TASK DETAILS:
Pull out each line of the entries below that contains the word "highest".

----------

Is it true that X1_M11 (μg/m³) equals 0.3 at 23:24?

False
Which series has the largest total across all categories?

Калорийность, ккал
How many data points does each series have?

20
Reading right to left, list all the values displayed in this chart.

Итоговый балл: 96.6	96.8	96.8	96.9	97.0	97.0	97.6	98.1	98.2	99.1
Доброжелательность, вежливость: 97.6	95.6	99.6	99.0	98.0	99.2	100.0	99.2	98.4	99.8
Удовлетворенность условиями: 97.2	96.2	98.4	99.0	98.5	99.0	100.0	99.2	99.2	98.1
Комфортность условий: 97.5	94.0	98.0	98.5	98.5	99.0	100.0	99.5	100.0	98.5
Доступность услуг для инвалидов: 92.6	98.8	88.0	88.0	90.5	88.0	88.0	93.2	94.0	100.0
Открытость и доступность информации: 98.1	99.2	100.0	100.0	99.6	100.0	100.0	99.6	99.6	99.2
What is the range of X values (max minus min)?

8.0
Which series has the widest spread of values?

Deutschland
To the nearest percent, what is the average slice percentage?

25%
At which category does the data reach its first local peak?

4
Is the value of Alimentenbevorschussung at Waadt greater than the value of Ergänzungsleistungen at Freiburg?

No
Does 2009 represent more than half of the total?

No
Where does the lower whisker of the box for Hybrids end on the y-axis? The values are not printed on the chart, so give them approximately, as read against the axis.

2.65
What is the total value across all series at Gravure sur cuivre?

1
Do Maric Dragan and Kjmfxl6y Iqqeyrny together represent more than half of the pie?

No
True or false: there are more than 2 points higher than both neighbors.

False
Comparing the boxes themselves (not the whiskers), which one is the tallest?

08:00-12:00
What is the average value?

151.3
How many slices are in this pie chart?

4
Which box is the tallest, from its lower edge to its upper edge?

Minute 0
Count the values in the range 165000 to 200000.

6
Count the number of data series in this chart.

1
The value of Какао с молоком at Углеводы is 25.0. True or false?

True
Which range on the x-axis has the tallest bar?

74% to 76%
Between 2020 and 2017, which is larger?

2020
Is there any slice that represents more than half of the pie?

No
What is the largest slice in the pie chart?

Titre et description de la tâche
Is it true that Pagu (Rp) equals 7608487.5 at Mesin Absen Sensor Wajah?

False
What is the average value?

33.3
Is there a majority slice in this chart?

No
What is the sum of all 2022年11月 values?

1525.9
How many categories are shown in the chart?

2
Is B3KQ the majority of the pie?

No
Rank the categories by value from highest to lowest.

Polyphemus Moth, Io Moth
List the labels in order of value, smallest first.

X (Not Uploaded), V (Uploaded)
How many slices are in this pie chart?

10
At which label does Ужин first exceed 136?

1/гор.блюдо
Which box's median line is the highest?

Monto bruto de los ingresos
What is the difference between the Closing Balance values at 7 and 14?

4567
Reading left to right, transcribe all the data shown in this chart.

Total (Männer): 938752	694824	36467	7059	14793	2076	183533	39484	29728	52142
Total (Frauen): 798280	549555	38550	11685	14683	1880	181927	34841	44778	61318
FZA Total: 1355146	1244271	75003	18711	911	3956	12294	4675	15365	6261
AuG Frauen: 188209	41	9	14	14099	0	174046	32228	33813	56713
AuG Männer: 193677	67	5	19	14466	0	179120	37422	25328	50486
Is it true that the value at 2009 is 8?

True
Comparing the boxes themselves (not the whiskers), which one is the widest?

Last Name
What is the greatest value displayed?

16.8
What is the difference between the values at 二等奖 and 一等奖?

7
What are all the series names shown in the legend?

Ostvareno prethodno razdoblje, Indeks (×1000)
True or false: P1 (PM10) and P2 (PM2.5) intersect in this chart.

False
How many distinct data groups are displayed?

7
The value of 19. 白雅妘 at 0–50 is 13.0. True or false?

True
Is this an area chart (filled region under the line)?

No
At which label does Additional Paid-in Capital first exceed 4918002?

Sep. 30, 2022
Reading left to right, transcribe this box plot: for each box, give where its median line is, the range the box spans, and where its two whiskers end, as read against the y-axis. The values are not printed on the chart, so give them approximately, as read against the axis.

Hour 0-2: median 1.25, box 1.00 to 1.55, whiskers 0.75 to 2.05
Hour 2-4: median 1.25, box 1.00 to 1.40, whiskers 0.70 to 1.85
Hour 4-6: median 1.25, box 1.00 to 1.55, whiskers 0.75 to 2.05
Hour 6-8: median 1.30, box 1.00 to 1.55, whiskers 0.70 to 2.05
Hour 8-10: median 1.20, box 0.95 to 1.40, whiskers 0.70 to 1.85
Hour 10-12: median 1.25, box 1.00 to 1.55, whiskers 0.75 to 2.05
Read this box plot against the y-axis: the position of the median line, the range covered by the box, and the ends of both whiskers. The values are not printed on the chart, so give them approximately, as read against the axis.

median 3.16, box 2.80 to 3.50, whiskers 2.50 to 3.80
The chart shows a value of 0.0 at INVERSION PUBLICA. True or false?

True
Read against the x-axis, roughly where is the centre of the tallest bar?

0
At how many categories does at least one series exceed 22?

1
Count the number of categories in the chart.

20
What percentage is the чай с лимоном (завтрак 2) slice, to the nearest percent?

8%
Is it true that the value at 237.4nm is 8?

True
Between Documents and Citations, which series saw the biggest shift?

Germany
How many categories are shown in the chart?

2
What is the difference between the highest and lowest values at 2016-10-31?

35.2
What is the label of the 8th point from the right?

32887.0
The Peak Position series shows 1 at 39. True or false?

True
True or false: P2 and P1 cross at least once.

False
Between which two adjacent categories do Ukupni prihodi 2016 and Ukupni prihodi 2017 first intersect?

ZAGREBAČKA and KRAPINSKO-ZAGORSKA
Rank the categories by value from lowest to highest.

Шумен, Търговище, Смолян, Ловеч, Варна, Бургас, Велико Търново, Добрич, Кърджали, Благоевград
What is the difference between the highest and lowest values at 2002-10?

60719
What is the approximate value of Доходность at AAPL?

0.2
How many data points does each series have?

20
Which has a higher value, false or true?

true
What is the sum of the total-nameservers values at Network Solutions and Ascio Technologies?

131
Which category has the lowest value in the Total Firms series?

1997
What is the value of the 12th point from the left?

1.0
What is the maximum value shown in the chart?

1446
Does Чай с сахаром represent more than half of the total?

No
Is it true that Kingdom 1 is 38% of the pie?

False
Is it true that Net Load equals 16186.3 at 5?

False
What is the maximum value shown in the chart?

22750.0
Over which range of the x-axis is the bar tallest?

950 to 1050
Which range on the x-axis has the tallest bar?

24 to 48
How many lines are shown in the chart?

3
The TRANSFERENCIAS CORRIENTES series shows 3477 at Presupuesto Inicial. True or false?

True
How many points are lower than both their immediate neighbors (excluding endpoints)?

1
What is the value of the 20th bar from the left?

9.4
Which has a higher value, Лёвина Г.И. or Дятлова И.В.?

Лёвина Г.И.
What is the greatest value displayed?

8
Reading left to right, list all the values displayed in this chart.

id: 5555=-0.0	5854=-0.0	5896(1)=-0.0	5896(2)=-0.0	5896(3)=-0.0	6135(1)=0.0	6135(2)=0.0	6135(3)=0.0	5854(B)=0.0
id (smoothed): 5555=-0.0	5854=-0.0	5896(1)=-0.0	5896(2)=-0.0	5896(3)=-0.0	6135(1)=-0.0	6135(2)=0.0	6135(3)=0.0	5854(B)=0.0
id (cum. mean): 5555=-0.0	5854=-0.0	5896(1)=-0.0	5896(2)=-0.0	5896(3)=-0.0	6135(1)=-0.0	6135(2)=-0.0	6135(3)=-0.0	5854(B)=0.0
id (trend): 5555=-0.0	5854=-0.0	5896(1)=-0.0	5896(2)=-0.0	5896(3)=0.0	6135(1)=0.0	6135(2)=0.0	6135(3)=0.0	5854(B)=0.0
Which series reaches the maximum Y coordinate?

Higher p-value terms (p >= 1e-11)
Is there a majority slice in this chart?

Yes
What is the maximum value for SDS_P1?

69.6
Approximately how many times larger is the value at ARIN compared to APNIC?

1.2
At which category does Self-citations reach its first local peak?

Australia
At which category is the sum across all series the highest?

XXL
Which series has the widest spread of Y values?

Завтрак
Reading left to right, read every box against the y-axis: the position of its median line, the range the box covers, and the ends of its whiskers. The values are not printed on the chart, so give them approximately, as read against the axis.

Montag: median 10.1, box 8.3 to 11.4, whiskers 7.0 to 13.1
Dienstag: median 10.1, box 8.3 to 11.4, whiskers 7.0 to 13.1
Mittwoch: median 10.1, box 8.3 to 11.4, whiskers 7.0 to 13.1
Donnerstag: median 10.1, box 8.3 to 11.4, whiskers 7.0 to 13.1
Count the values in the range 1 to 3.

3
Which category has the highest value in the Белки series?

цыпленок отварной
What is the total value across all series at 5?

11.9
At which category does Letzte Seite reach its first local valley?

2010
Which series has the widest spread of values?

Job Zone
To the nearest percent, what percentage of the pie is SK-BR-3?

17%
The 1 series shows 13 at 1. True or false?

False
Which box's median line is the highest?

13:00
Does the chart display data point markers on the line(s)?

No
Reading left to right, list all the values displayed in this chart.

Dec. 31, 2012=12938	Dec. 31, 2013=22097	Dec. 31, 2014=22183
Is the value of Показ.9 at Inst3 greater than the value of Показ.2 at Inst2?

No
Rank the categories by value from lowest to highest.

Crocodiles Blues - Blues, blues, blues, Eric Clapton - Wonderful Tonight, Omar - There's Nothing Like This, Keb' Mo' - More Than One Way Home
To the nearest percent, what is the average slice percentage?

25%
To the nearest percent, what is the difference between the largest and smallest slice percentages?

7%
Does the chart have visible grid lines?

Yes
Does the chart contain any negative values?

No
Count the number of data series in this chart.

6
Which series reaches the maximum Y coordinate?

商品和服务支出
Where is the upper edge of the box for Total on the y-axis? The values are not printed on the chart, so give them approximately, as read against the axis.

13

----------

ANSWER SECTION:
Rank the categories by value from highest to lowest.
Which box's median line is the highest?
What is the difference between the highest and lowest values at 2016-10-31?
Rank the categories by value from lowest to highest.
What is the difference between the highest and lowest values at 2002-10?
At which category is the sum across all series the highest?
Which category has the highest value in the Белки series?
Which box's median line is the highest?
Rank the categories by value from lowest to highest.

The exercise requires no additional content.